Introduction to QtWebEngine
QtWebEngine integrates
chromium's web capabilities into
Qt. It ships with its own copy of ninja which it uses for the build
if it cannot find a system copy, and various copies of libraries
from ffmpeg, icu, libvpx, and zlib (including libminizip) which
have been forked by the chromium
developers.
This package is known to build and work properly using an LFS-10.0
platform.
Note
By default, ninja will use all online CPUs +2 (if at least 4
exist), even if they are not available to the current task
because the build terminal has been restricted with 'taskset'. To
work around this, see the Command Explanations below.
Unusually, the shipped GN build system (used to create the Ninja
files) requires a static libstdc++.a
although the installed libraries
correctly use the shared version. If that static library is not
present, the build will fail quite quickly. Please note that if
you try to build webengine as part of Qt and the static library is not available,
that build will either complete without installing webengine, or
else fail during the install (both variants have been observed in
5.12.0).
Package Information
Additional Downloads
qtwebengine Dependencies
Required
NSS-3.55, Python-2.7.18,
and Qt-5.15.0
Recommended
Note
If these packages are not installed, the build process will
compile and install its own (perhaps older) version, with the
side effect of increasing build and installed disk space and
build time.
either alsa-lib-1.2.3.2 or PulseAudio-13.0 (or both), FFmpeg-4.3.1, ICU-67.1, libwebp-1.1.0, libxslt-1.1.34, and Opus-1.3.1
Optional
libevent-2.1.12, Poppler-20.08.0, jsoncpp,
libsrtp, snappy
User Notes: http://wiki.linuxfromscratch.org/blfs/wiki/qtwebengine
Installation of qtwebengine
First, ensure that the local headers are available when not
building as part of the complete Qt-5.15.0:
find -type f -name "*.pr[io]" |
xargs sed -i -e 's|INCLUDEPATH += |&$$QTWEBENGINE_ROOT/include |'
Next, apply a patch that fixes issues when using gcc-10 and current
bison and also enables using system ICU version 67.1 or greater.

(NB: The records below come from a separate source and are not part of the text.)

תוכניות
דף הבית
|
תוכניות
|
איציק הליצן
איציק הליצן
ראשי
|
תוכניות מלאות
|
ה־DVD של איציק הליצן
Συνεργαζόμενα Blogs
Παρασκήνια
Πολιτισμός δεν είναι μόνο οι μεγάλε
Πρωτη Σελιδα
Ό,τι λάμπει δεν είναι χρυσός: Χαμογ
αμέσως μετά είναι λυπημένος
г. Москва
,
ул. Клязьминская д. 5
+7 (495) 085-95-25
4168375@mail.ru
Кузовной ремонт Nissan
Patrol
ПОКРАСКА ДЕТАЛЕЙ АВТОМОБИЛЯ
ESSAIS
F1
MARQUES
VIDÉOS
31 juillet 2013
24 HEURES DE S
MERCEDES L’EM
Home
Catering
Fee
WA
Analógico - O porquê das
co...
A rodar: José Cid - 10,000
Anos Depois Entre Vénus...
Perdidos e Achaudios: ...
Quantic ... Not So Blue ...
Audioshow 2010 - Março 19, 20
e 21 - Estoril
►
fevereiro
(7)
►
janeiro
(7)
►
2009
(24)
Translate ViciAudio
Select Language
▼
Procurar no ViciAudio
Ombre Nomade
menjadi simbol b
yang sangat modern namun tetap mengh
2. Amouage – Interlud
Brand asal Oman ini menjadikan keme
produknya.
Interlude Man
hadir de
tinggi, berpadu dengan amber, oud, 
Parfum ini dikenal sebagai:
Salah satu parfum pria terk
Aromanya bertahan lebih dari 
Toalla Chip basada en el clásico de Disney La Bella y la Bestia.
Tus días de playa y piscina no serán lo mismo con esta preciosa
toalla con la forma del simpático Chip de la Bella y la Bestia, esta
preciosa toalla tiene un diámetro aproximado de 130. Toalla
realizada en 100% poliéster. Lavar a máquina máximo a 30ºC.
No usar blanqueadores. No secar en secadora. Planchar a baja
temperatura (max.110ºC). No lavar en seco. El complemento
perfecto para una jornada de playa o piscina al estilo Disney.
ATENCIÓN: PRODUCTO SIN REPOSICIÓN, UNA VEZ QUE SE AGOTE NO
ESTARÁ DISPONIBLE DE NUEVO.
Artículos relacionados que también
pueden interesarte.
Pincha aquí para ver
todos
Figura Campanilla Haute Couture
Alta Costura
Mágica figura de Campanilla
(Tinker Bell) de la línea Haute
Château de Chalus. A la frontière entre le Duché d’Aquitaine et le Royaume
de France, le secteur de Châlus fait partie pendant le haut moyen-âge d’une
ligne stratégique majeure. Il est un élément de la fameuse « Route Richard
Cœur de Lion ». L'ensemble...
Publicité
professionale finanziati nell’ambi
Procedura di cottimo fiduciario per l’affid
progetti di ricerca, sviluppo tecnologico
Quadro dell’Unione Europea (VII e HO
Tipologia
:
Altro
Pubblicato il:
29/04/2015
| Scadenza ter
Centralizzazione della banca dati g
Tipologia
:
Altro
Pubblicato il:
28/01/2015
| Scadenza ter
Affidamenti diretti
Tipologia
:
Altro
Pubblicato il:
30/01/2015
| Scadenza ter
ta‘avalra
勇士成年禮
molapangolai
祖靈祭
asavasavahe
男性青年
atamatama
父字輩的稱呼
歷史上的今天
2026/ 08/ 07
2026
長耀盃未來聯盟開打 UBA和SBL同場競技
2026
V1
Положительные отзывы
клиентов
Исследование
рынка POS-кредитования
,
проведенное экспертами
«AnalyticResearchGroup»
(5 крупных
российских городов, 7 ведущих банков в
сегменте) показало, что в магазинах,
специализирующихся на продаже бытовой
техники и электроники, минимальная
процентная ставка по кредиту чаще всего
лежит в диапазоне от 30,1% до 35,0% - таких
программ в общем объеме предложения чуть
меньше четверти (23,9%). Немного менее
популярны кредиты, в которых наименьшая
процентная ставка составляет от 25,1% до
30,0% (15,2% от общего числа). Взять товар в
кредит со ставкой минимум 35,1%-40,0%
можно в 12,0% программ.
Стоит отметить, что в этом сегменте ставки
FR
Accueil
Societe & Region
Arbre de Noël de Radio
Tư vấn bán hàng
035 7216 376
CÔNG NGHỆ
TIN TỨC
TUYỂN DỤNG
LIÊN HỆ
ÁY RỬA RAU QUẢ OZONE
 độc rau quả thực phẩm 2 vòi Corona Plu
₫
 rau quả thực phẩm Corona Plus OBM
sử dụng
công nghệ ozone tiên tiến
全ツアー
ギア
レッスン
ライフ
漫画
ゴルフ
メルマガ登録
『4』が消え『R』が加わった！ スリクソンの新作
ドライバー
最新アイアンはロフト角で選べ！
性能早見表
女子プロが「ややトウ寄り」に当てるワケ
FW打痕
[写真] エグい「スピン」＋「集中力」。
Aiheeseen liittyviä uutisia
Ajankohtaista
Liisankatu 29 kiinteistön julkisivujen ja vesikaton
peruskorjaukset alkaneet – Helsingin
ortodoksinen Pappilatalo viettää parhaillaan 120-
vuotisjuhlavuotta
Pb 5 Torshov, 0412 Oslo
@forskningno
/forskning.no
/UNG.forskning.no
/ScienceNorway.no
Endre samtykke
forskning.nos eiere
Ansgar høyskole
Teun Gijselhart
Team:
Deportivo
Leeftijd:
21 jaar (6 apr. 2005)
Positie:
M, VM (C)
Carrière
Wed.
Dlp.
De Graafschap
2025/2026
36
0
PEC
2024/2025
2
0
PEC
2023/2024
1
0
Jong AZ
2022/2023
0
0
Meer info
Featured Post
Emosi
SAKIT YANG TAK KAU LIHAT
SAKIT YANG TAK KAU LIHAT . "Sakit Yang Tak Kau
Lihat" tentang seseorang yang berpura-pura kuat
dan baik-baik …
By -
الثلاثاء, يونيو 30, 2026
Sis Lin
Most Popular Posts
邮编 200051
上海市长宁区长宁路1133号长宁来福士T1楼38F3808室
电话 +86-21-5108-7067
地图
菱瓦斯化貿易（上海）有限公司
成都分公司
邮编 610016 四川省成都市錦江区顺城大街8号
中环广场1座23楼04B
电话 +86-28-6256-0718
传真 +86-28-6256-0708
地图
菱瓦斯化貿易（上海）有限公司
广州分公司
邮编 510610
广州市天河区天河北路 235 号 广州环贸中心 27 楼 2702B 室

patch -Np1 -i ../qtwebengine-everywhere-src-5.15.0-consolidated_fixes-3.patch
Next, allow the pulseaudio library to be linked at build time,
instead of run time. This also prevents an issue with newer
pulseaudio:
sed -e '/link_pulseaudio/s/false/true/' \
-i src/3rdparty/chromium/media/media_options.gni
Finally, fix a change in the build system which allows its
developers to pass e.g. -j20 to make (for quick tests of some
areas) but breaks the build with LFS's use of the NINJAJOBS
environment variable:
sed -i 's/NINJAJOBS/NINJA_JOBS/' src/core/gn_run.pro
If an older version of the package's main library has been
installed, when the package is built separately it will link to
that in preference to its own not-yet-installed version, and fail
because of missing symbols. Prevent that by, as the root
user, moving the symlink out of the way:
if [ -e ${QT5DIR}/lib/libQt5WebEngineCore.so ]; then
mv -v ${QT5DIR}/lib/libQt5WebEngineCore.so{,.old}
fi
Install qtwebengine by running the
following commands:
mkdir build &&
cd build &&
qmake .. -- -system-ffmpeg -webengine-icu &&
make
This package does not come with a test suite.
Now, as the root
user:
make install
Remove references to the build directory from installed library
dependency (prl) files by running the following commands as the
root
user:
find $QT5DIR/ -name \*.prl \
-exec sed -i -e '/^QMAKE_PRL_BUILD_DIR/d' {} \;
Command Explanations
qmake: This will
build the included copy of ninja
if it is not already installed and use it to configure the build.
-- -system-ffmpeg
-webengine-icu: If any options are passed to qmake
they must come after '--' which must follow '..' that points to the
main directory. The options here cause it to use system ffmpeg and
system icu. If built as part of full Qt5, the system icu is
automatically used (only) by Qt5Core if it is available, but unless
this option is used webengine will always use its shipped copy of
icu, adding time and space to the build.
NINJAJOBS=4 make
: If you patched system
ninja in LFS to recognize the NINJAJOBS environment variable, this
command will run system ninja with the specified number of jobs
(i.e. 4). There are several reasons why you might want to do this:
-
Building on a subset of CPUs allows measuring the build time
for that number of processors or to run other CPU-intensive
tasks on other cores.
-
Improving the build speed on a less-well endowed 4-core
machine. On a machine with a powerful CPU and plenty of RAM,
running N+2 jobs (the ninja default for 4+ cores) for the
large working sets of the C++ compiles in this package is
typically only marginally faster than running N jobs at a
time. But for a machine with less memory it can be much
slower.
-
Reducing the number of cores being used on long running, CPU
intensive packages may alleviate heat problems.